For simple wire removal etc. simple work it may not be necessary.
I think it is, though, absolutely necessary to do set drawings with camera positions for all the scenes. Otherwise it is impossible to explain to the rest of the crew how the camera and actors are situated in the space and where the lights/props/set elements/safe are. Lighting designing, for example, is quite impossible to do using only storyboards without having the set drawings available to see where the actor and camera are actually situated IN THE SPACE when, for example, the MCU is shot...
Posted 31 March 2014 - 11:34 AM
"Tracking shot of man's feet as he moves left across the floor, shallow depth of field", etc.
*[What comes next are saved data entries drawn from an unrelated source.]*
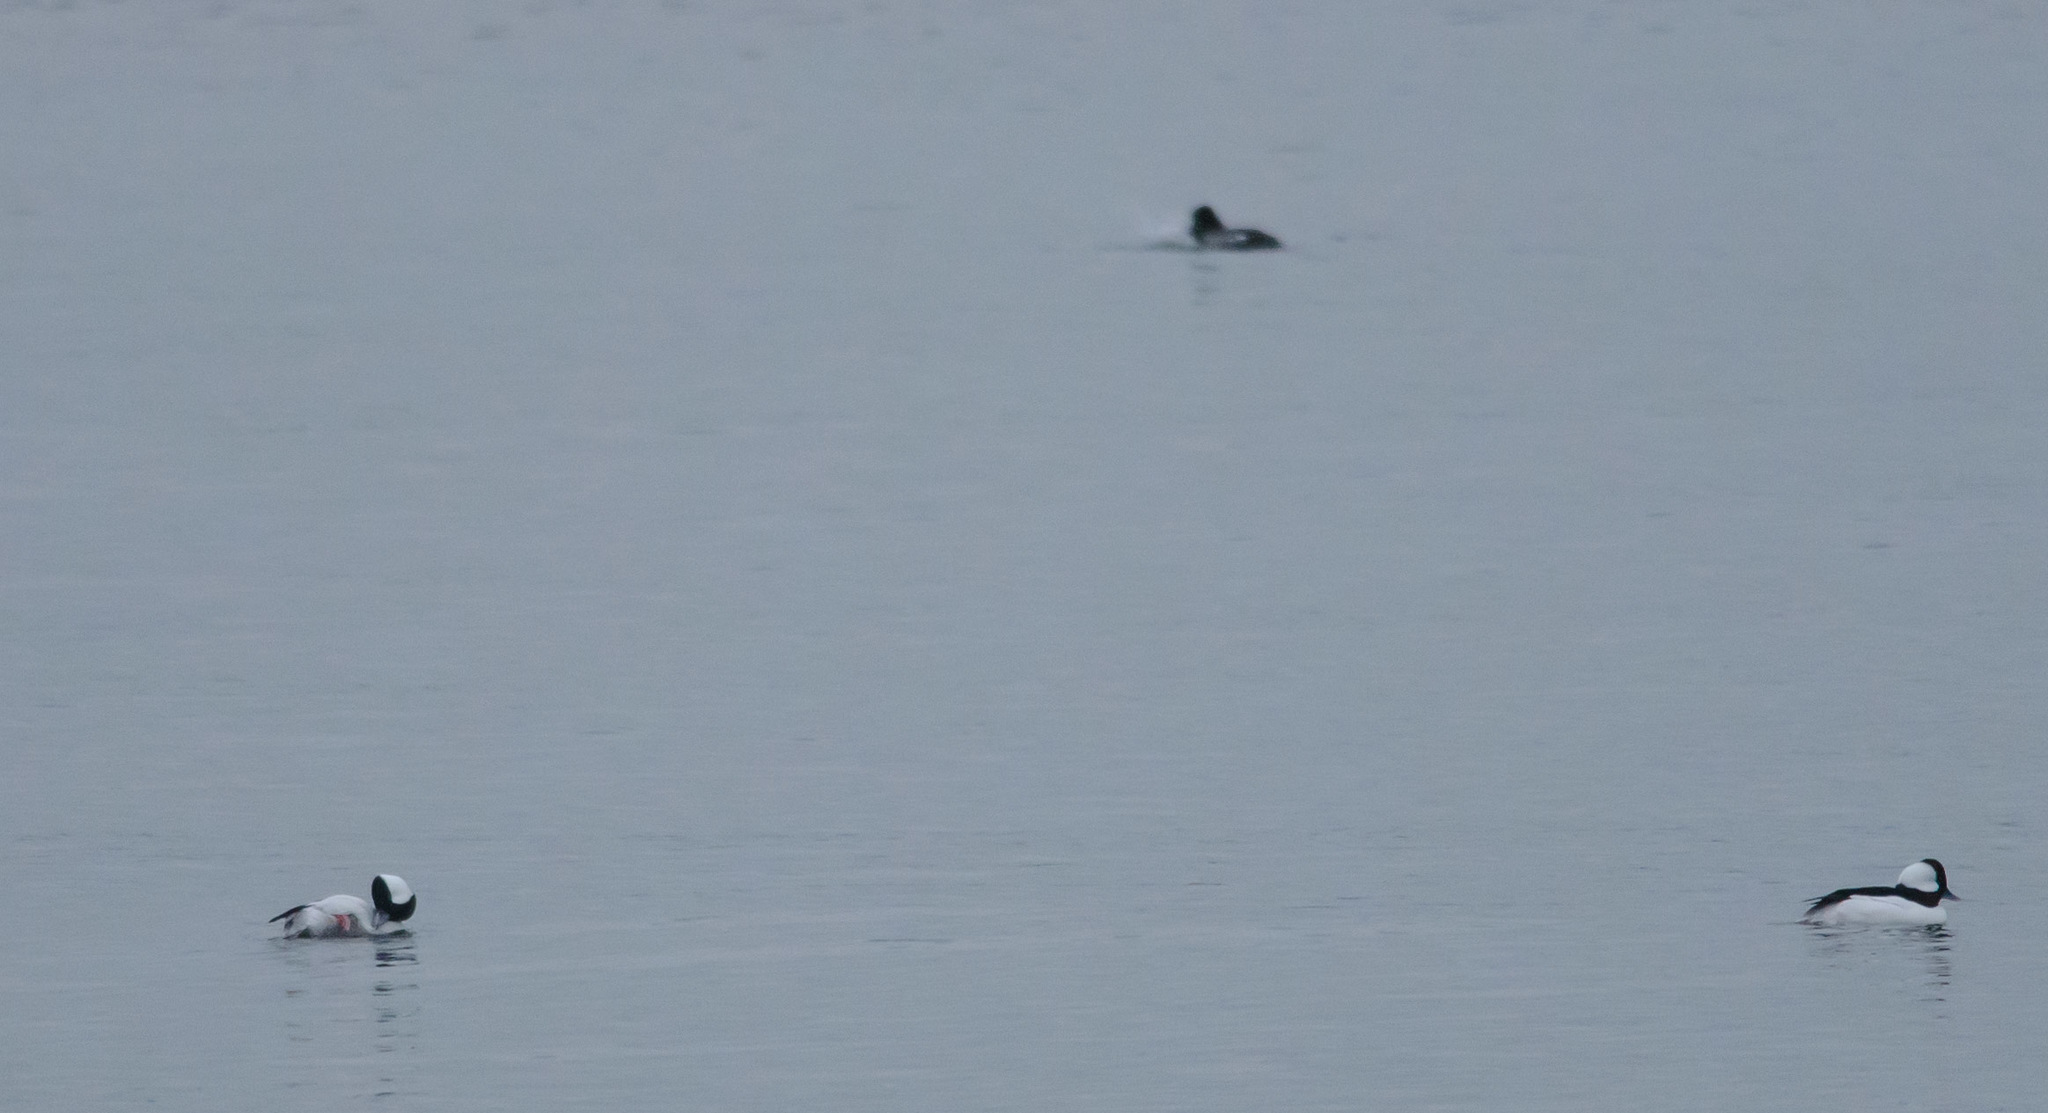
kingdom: Animalia
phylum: Chordata
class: Aves
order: Anseriformes
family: Anatidae
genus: Bucephala
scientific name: Bucephala albeola
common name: Bufflehead
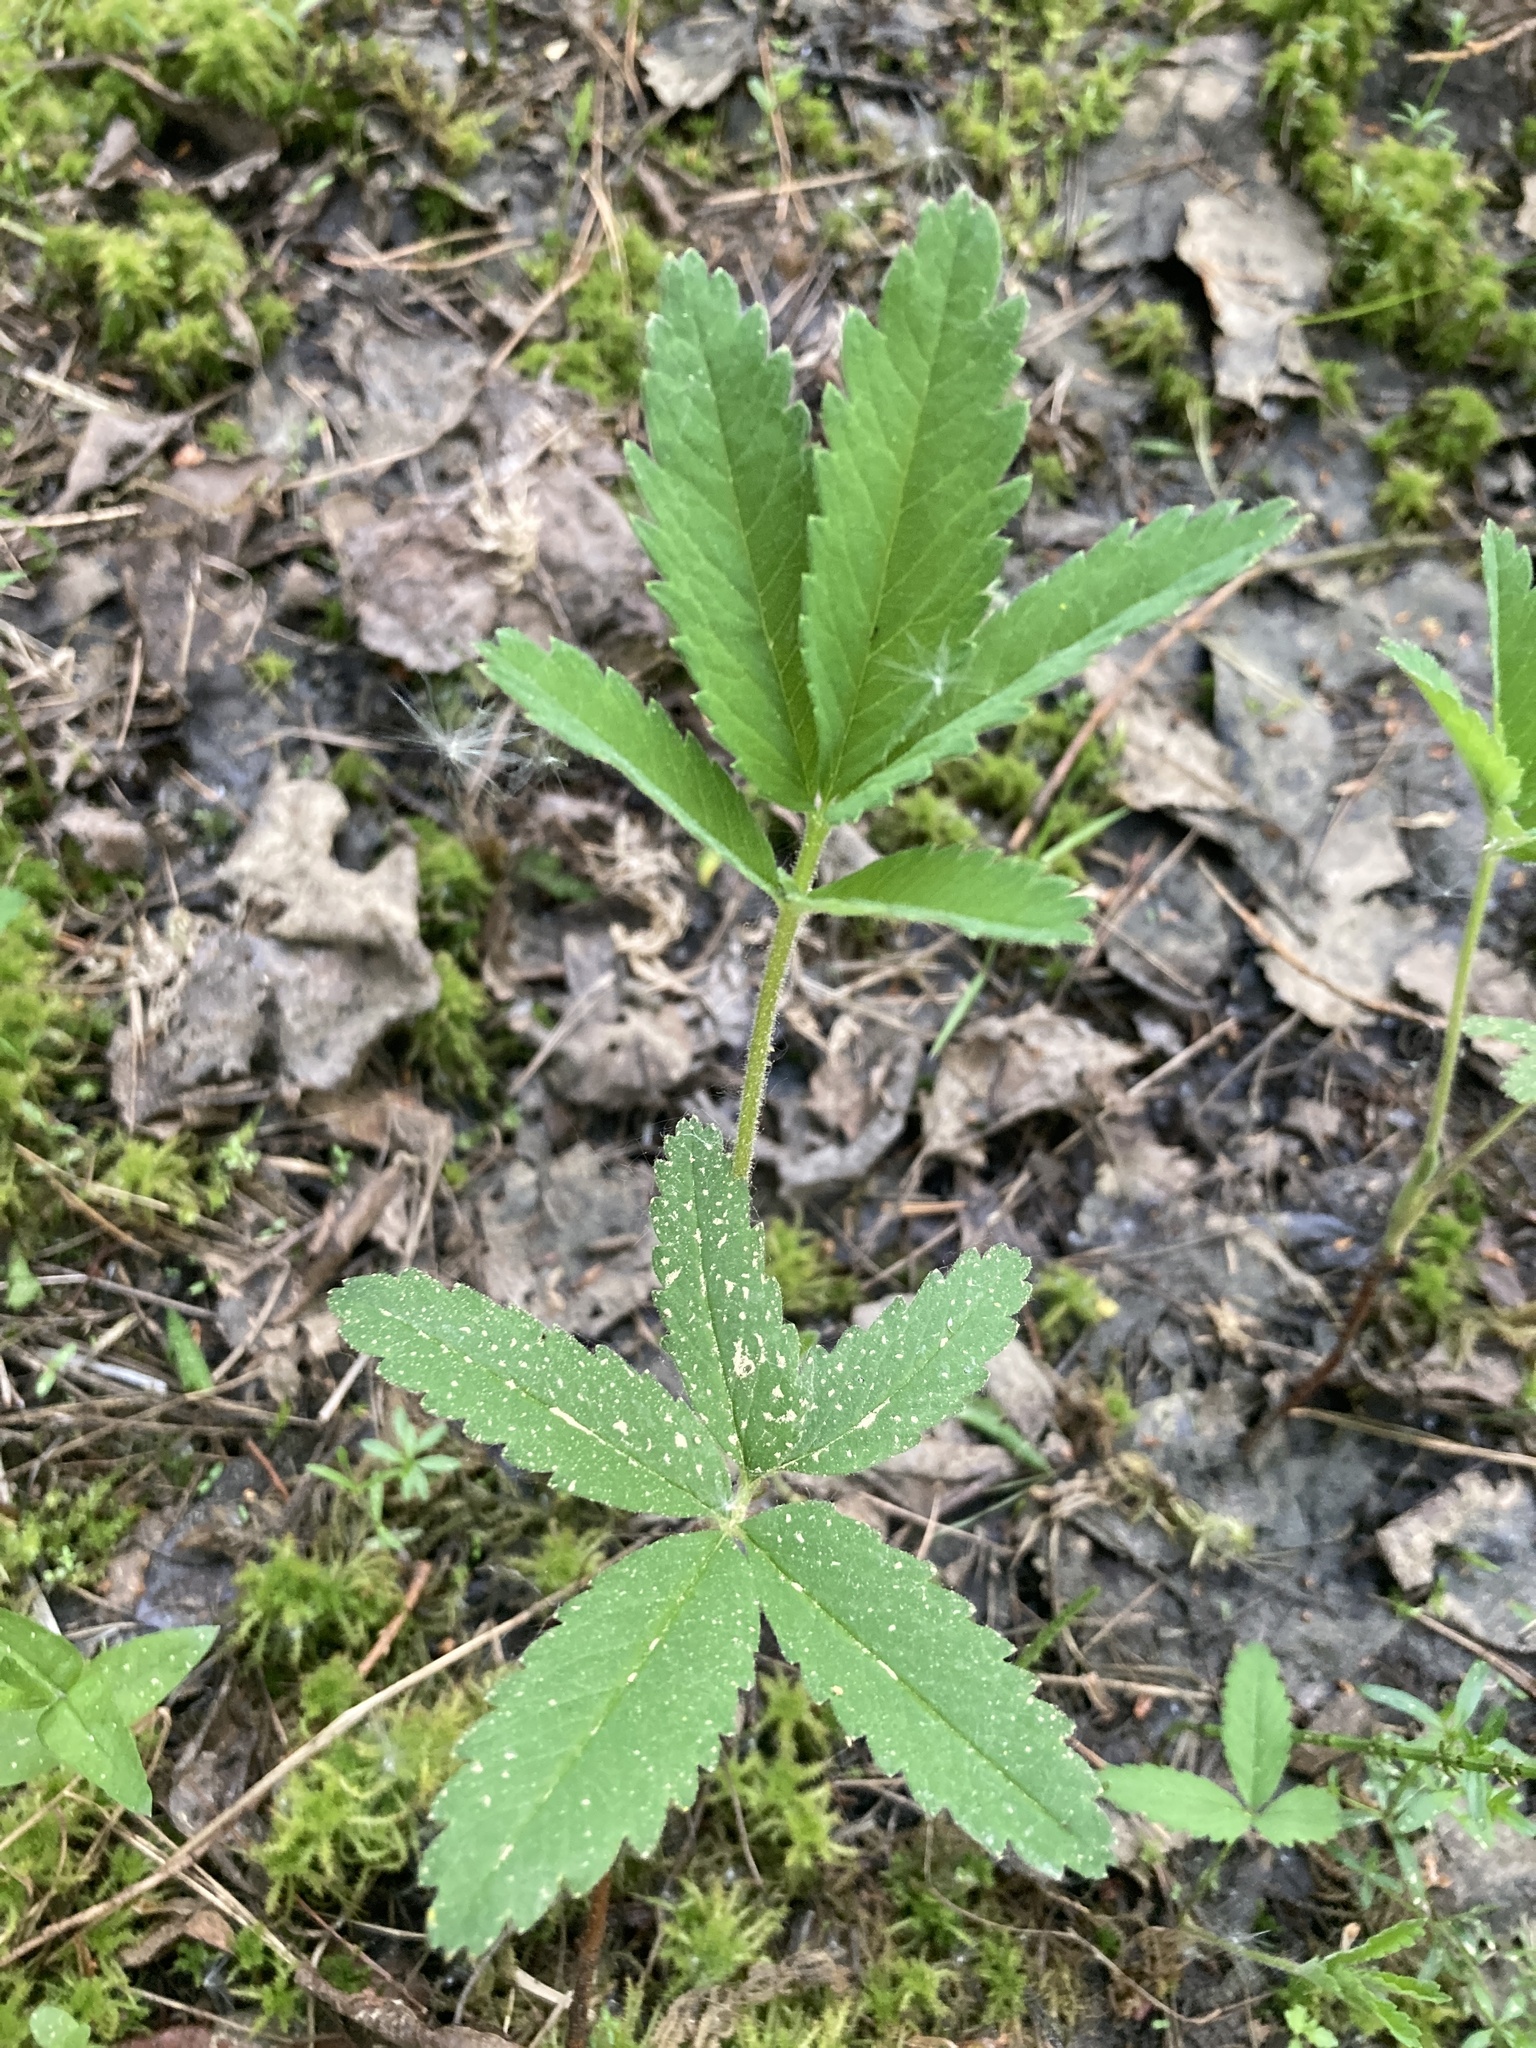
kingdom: Plantae
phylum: Tracheophyta
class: Magnoliopsida
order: Rosales
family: Rosaceae
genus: Comarum
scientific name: Comarum palustre
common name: Marsh cinquefoil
Planning out your shots beforehand can help save time on location, and can help you in making sure that you have the right lenses, lights and other equipment for each one. It also helps to communicate your vision to the rest of your crew, and can make their jobs a lot easier by helping them understand exactly what it is you are looking for. That being said, you should always stay open to improvisation should a brilliant idea arrive right in the middle of a shoot.
Posted 31 March 2014 - 05:45 PM
I take a slightly cautious view of storyboarding.
It's possible - if not easy - to draw things that are impossible to shoot. Frankly it's probably quite hard to draw things accurately that can be shot. Especially, if you lack known locations, lots of grip gear and lots of time, it can be extremely difficult to execute a storyboard satisfactorily.
I prefer shot lists, which describe what each shot should show the audience, and allow the filmmakers the flexibility to find a way to do that on the day. There are of course situations where storyboarding is essential, perhaps involving VFX or some particularly extreme bit of camera support equipment or technique which requires particularly precise planning or a lot of people and gear to pull off, but in the main - no.
Posted 03 April 2014 - 12:22 AM
Sup Y'all? I hardly ever post here!
Anyway, if I may offer another perspective: storyboarding, and then making a "mock edit" USING THOSE BOARDS (actually taking the drawings/stills and cutting them together in an NLE), can help you really see how a scene/shots will cut together. On my last little short film, it would have helped me because of the oddball style of the piece, and I could have said "oh I need a shot to get the guy from here to here, and then something to go here, etc." I ended up having to make a fake MCU by zooming in/cropping a wide shot, whereas if I'd boarded/done the mock edit I could have seen I needed to shoot that MCU in the first place. Depending on complexity of scene, a shot list may not bring those those types issues to light, where mock edit/boards will.